BTC ETFs pull $2 billion in 8 days as short-term holders sell

Someone buys $2.1 billion in bitcoin through ETFs. Someone else uses that bid to get out.

U.S. spot bitcoin ETFs have now recorded eight straight days of inflows totaling $2.10 billion through April 23, per SoSoValue. It is the longest streak since the nine-day run in October 2025 that took bitcoin to its all-time high of $126,000. April 23 alone brought in $223.21 million, with BlackRock’s IBIT accounting for about 75% of the pledge at $167.49 million and Fidelity’s FBTC the one meaningful outflow at $16.93 million.

Bitcoin has risen from $68,000 to $77,000 during the streak, a 12% move that has coincided almost perfectly with the return of ETF bids. Cumulative net ETF inflows since launch now stand at $58 billion, and total assets hit $102 billion, which is 6.5% of bitcoin’s market cap.

But here’s the part the ETF data doesn’t tell.

A Glassnode report from earlier this week showed that bitcoin has just regained its True Market Mean at $78,100, which tracks the average cost basis of actively transacted supplies. This is the first time that level has been recovered since mid-January, and historically marks the transition from bear market conditions to something more constructive.

The problem is next level.
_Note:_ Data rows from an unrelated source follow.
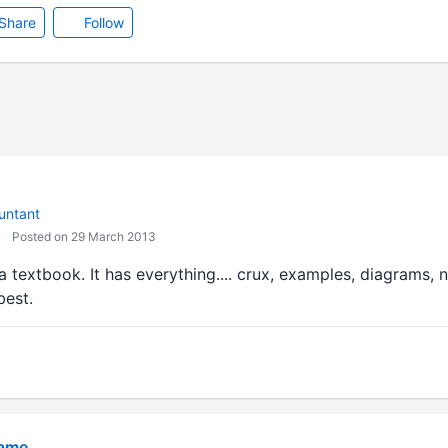
Share
Follow
untant
Posted on 29 March 2013
 textbook. It has everything.... crux, examples, diagrams, 
best.
Game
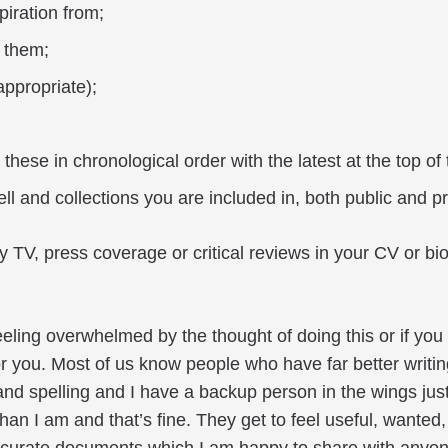
iration from;
 them;
appropriate);
these in chronological order with the latest at the top of t
ll and collections you are included in, both public and pr
y TV, press coverage or critical reviews in your CV or 
feeling overwhelmed by the thought of doing this or if you 
or you. Most of us know people who have far better writi
nd spelling and I have a backup person in the wings just
 than I am and that’s fine. They get to feel useful, wante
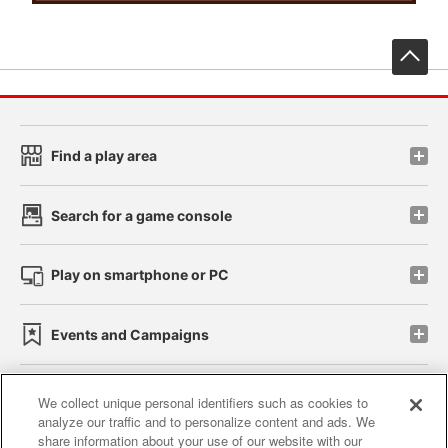
先
Find a play area
Search for a game console
Play on smartphone or PC
Events and Campaigns
We collect unique personal identifiers such as cookies to
analyze our traffic and to personalize content and ads. We
Affiliate
Sustainability
site policy
privacy policy
share information about your use of our website with our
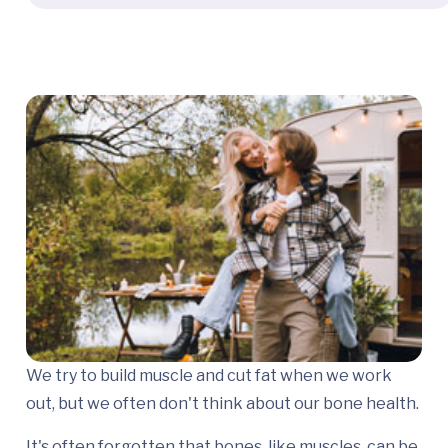
We try to build muscle and cut fat when we work
out, but we often don't think about our bone health.
It's often forgotten that bones, like muscles, can be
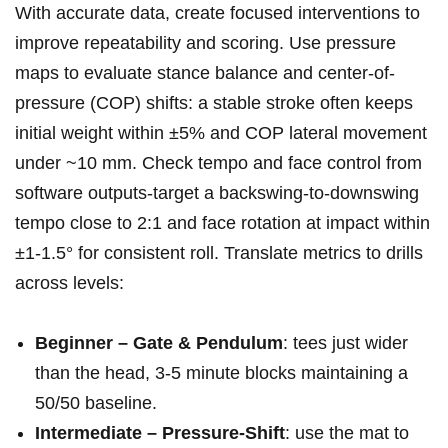
With accurate data, create⁤ focused interventions to
improve repeatability and scoring. Use pressure
maps to evaluate stance balance and center-of-
pressure (COP) shifts: a ⁢stable stroke often keeps
initial weight within ±5%⁢ and COP ‌lateral movement
under ~10 mm. Check tempo and face control from
software outputs-target a backswing-to-downswing⁢
tempo close to 2:1⁢ and face ⁢rotation at impact ⁢within
±1-1.5° for consistent roll. Translate metrics to drills
across levels:
Beginner – Gate & Pendulum
: tees just​ wider
than the head, 3-5 minute ‌blocks maintaining a
50/50 baseline.
Intermediate – Pressure-Shift
: use the ⁢mat to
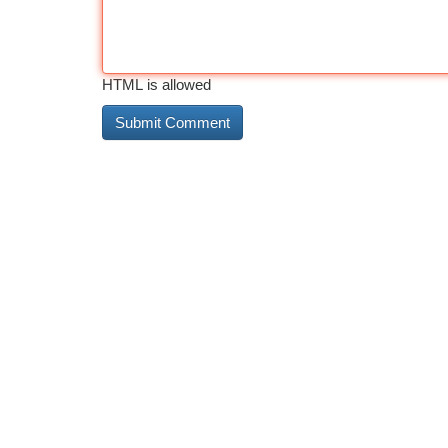
HTML is allowed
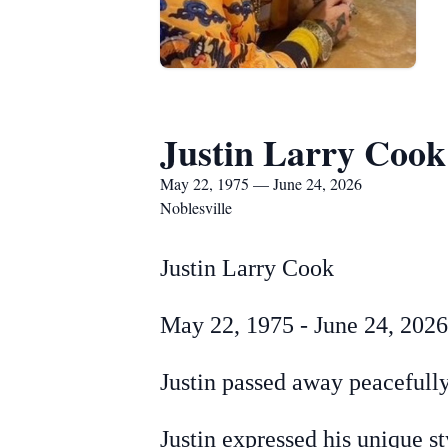
Justin Larry Cook
May 22, 1975 — June 24, 2026
Noblesville
Justin Larry Cook
May 22, 1975 - June 24, 2026
Justin passed away peacefully
Justin expressed his unique s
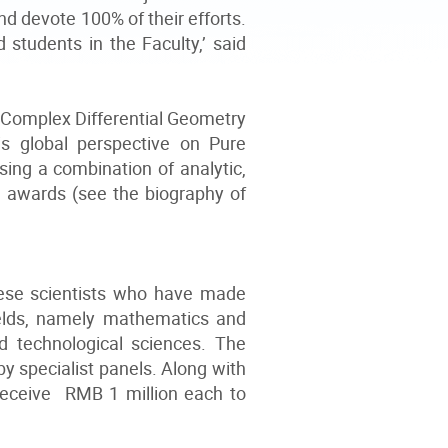
d devote 100% of their efforts.
 students in the Faculty,’ said
, Complex Differential Geometry
s global perspective on Pure
ing a combination of analytic,
 awards (see the biography of
ese scientists who have made
ields, namely mathematics and
nd technological sciences. The
y specialist panels. Along with
receive RMB 1 million each to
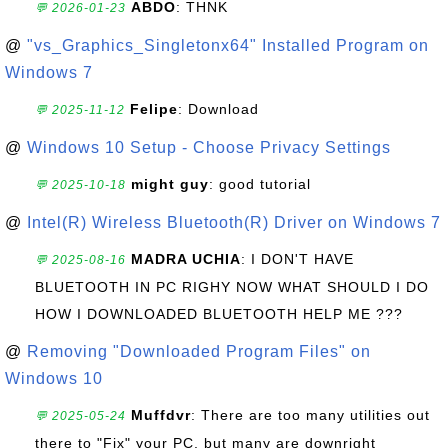
ABDO
: THNK
💬 2026-01-23
@
"vs_Graphics_Singletonx64" Installed Program on
Windows 7
Felipe
: Download
💬 2025-11-12
@
Windows 10 Setup - Choose Privacy Settings
might guy
: good tutorial
💬 2025-10-18
@
Intel(R) Wireless Bluetooth(R) Driver on Windows 7
MADRA UCHIA
: I DON'T HAVE
💬 2025-08-16
BLUETOOTH IN PC RIGHY NOW WHAT SHOULD I DO
HOW I DOWNLOADED BLUETOOTH HELP ME ???
@
Removing "Downloaded Program Files" on
Windows 10
Muffdvr
: There are too many utilities out
💬 2025-05-24
there to "Fix" your PC, but many are downright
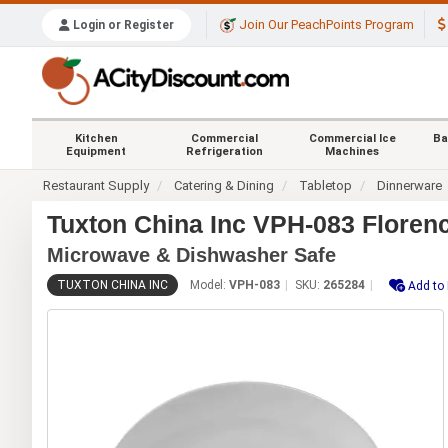
Join Our PeachPoints Program
Login or Register
Kitchen
Commercial
Commercial Ice
Ba
Equipment
Refrigeration
Machines
Restaurant Supply
Catering & Dining
Tabletop
Dinnerware
Tuxton China Inc VPH-083 Florenc
Microwave & Dishwasher Safe
TUXTON CHINA INC
Model:
VPH-083
SKU:
265284
Add to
The short-term holder cost basis is $80,100, which is the average entry price for anyone who bought in the last 155 days. A move above that would push more than 54% of recent buyers into profit.

In all previous instances in this cycle, this threshold has coincided with local top formation as short holders use the rally to break even and exit. This is the second time the structure has been set up and it collapsed the first time.
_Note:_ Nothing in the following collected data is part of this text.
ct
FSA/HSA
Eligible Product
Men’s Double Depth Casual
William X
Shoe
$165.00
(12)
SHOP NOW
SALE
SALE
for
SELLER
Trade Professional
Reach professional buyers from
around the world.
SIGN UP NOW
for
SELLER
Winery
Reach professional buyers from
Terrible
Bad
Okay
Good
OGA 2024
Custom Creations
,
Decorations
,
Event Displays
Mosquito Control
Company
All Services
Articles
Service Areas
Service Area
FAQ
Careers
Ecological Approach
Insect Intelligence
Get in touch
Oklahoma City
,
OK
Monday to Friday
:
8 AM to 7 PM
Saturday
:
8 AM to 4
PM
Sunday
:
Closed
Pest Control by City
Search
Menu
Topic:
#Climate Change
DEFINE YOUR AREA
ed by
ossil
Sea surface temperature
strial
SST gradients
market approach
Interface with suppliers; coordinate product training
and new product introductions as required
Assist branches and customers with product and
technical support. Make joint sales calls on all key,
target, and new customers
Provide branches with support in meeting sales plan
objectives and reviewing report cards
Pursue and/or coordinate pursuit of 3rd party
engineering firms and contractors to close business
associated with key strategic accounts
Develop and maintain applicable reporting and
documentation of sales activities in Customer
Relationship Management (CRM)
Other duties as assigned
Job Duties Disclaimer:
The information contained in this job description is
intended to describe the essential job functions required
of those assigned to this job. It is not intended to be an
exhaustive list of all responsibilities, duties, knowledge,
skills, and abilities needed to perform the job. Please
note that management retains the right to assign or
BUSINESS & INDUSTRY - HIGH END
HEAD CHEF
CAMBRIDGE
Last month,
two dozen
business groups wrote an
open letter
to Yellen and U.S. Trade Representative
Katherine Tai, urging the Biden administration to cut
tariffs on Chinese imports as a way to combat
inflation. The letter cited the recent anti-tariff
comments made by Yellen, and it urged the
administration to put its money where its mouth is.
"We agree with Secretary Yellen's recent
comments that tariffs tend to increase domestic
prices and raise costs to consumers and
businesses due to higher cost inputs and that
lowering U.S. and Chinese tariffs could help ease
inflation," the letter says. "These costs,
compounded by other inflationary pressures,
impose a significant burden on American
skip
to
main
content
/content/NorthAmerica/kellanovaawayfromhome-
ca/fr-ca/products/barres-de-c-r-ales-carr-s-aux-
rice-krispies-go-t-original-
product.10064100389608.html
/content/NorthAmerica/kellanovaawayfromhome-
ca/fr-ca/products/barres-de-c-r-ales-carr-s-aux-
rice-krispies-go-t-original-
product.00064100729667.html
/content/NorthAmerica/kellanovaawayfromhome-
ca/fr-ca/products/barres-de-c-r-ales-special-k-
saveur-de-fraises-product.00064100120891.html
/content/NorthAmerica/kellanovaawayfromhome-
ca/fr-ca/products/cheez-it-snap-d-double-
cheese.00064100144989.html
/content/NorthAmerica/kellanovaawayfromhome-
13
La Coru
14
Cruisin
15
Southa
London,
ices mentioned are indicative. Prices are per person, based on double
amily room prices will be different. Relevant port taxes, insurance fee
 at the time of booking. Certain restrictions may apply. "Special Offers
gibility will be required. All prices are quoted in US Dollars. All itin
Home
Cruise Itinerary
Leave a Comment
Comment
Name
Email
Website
Short-term holder’s realized profit has already increased to $4.4 million per hour per Glass node. The $1.5 million threshold has surpassed all local top years to date. The current reading is three times that.

The setup from here is specific. Funding on bitcoin perpetuals is still negative, meaning shorts pay longs. Saturday’s brief squeeze took bitcoin to $78,000 briefly before the Hormuz reversal pulled it back.
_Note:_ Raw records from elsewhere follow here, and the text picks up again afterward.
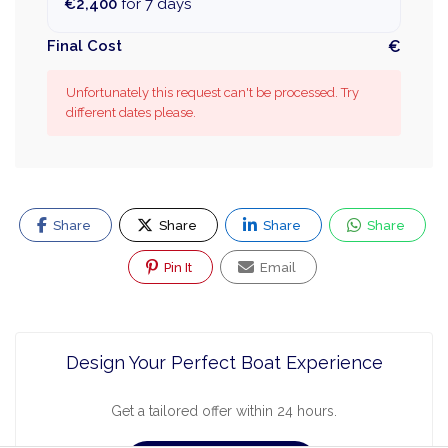
€2,400
for 7 days
Final Cost
€
Unfortunately this request can't be processed. Try
different dates please.
Share
Share
Share
Share
Pin It
Email
Design Your Perfect Boat Experience
Get a tailored offer within 24 hours.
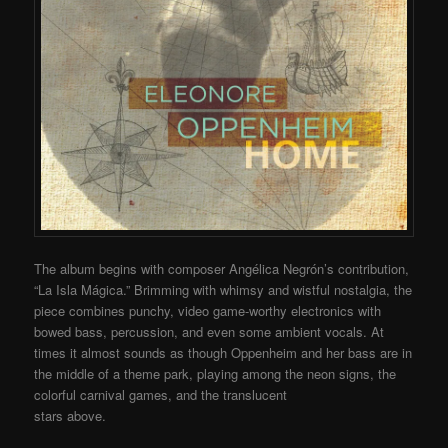
The album begins with composer Angélica Negrón’s contribution,
“La Isla Mágica.” Brimming with whimsy and wistful nostalgia, the
piece combines punchy, video game-worthy electronics with
bowed bass, percussion, and even some ambient vocals. At
times it almost sounds as though Oppenheim and her bass are in
the middle of a theme park, playing among the neon signs, the
colorful carnival games, and the translucent
stars above.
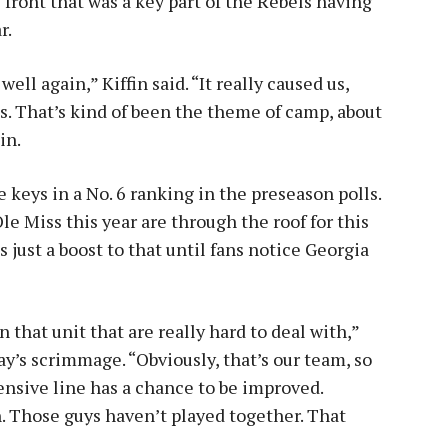
 front that was a key part of the Rebels having
r.
ll again,” Kiffin said. “It really caused us,
es. That’s kind of been the theme of camp, about
in.
 keys in a No. 6 ranking in the preseason polls.
Ole Miss this year are through the roof for this
 just a boost to that until fans notice Georgia
n that unit that are really hard to deal with,”
day’s scrimmage. “Obviously, that’s our team, so
fensive line has a chance to be improved.
n. Those guys haven’t played together. That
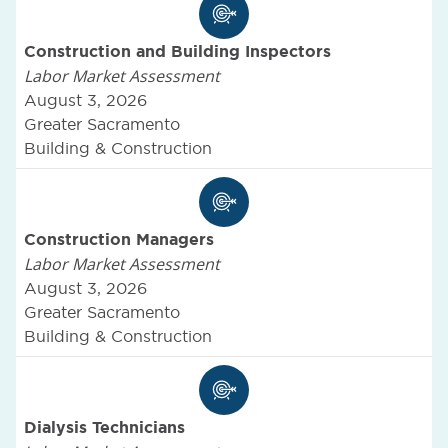
Construction and Building Inspectors
Labor Market Assessment
August 3, 2026
Greater Sacramento
Building & Construction
Construction Managers
Labor Market Assessment
August 3, 2026
Greater Sacramento
Building & Construction
Dialysis Technicians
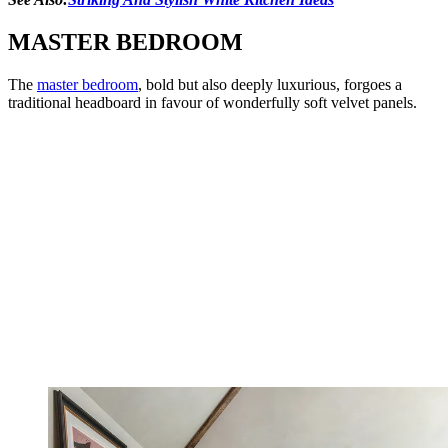
MASTER BEDROOM
The
master bedroom
, bold but also deeply luxurious, forgoes a
traditional headboard in favour of wonderfully soft velvet panels.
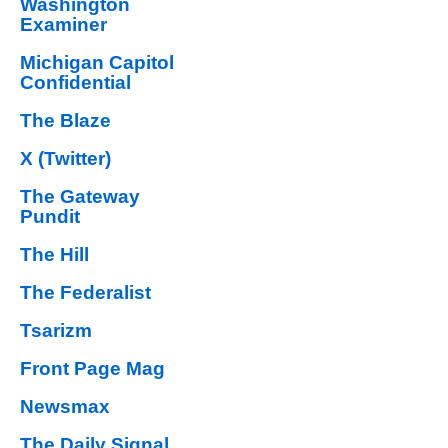
Washington
Examiner
Michigan Capitol
Confidential
The Blaze
X (Twitter)
The Gateway
Pundit
The Hill
The Federalist
Tsarizm
Front Page Mag
Newsmax
The Daily Signal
Another squeeze, stacked on ETF bid and spot demand, which Glassnode has flagged as improving in offshore venues, is the clear path to $80,000. Whether that break holds against short-term holder distribution or is sold in the same way that every local top has been sold in this cycle is the trade.

March’s seven-day streak broke in the same week that the price marked its local high. IBIT has done most of the current run alone, while smaller issuers had mixed flows. The structure is not identical, but the pattern rhymes.

The ETF bid is real. The exit liquidity for short-term holders it provides is also real. Which side wins $80,000 is worth watching.